Primitive math utilities to be used by the remaining of the library. Math imports nothing, everything else imports it. There is a slight hierarchy to the sub-packages found in math.
Sample serves as a group of definitions for defining a mapping from one numeric value to another. Another term for this is "function" or "mapping" but golang already took both of those keywords so I settled on "sample". Code throughout polyform uses the definitions like sample.FloatToVec2
to indicate this method maps a float to a Vector 2 value.
There are also some general utility functions for building common mappings between two domains of numbers.
- Compose - Takes an array of sample functions and feeds the output value from one function into the input value to the next function before finally returning the final value.
- ComposeFloat
- ComposeVec2
- ComposeVec3
- LinearMapping - Remaps some float value between A and B to sample a line in N-Dimensional space linearly.
- LinearFloatMapping
- LinearVector2Mapping
- LinearVector3Mapping
- Trig
- Sin - Maps a float value to a sin wave with some specified amplitude and frequency.
- Cos - Maps a float value to a sin wave with some specified amplitude and frequency.

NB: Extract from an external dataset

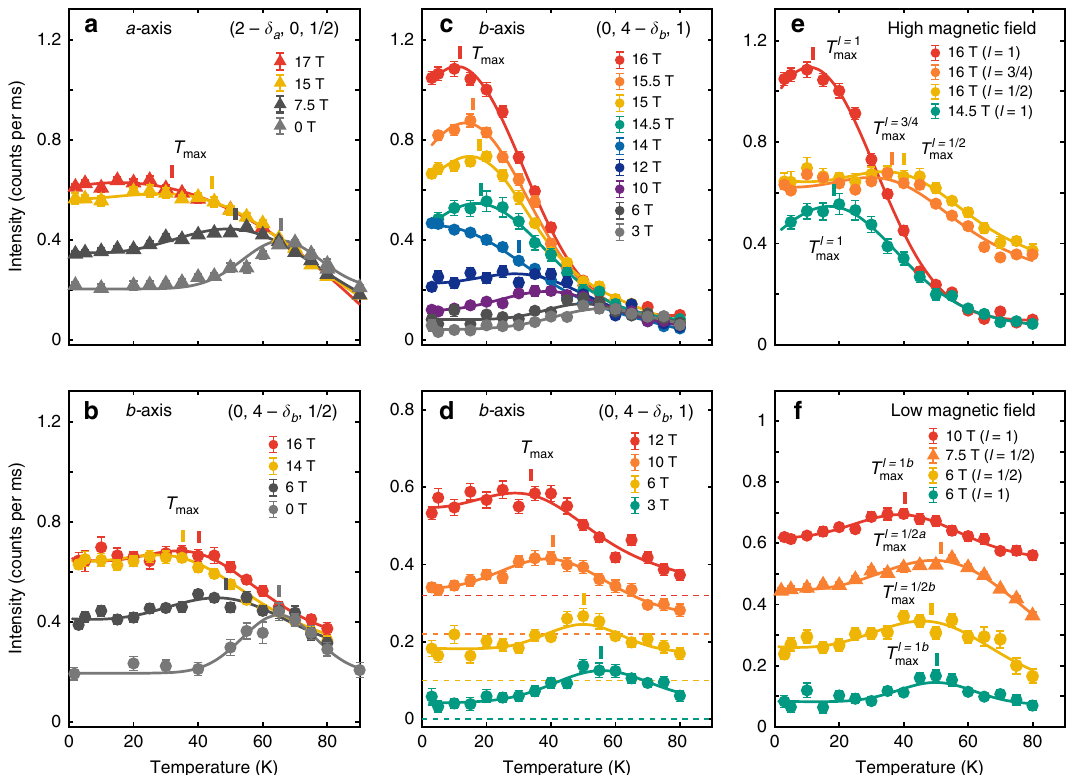
Fig. 5 Temperature scales for phase competition. a – f Peak intensities versus temperature measured at ℓ = 1 ∕ 2 and 1 charge-density-wave modulation vectors versus temperature. a , b Intensity for (2 − δ a , 0, 1 ∕ 2) and (0, 4 − δ a , 1 ∕ 2) with magnetic fi elds as indicated. Data in a and zero- fi eld data in b are re-plotted from ref. 9 . Non-zero magnetic fi eld data in b is ℓ ~ 0.6 amplitudes obtained from two-Gaussian fi ts of ℓ -scans. c Diffraction intensities at (0, 4 − δ a , 1). d Same data as in c but zoomed on the low- fi eld curves. For visibility, these curves have been given an arbitrary vertical shift – as indicated by the dashed base-lines. e , f Comparisons of ℓ = 1 and 1 ∕ 2 temperature dependencies and with that the associated maximum temperature scales T the high- and low- magnetic fi eld regimes respectively. Solid lines are fi ts to a skewed Gaussian (see text) on a linear background. Vertical bars are the T temperature scales de fi ned by the maximum of the second derivative of the skewed Gaussian. Error bars are standard deviations due to counting statistics. Source data are provided as a Source Data fi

Curves builds off of the sample package. The one restriction it makes is that the input domain is restricted to float values between 0 and 1. This is where more common animation curves reside.
Different noise algorithms commonly used in procedural generation.
SDF implementations of different geometry primitives, along with common math functions. Basically slowly picking through Inigo Quilez's Distfunction article as I need them in my different projects.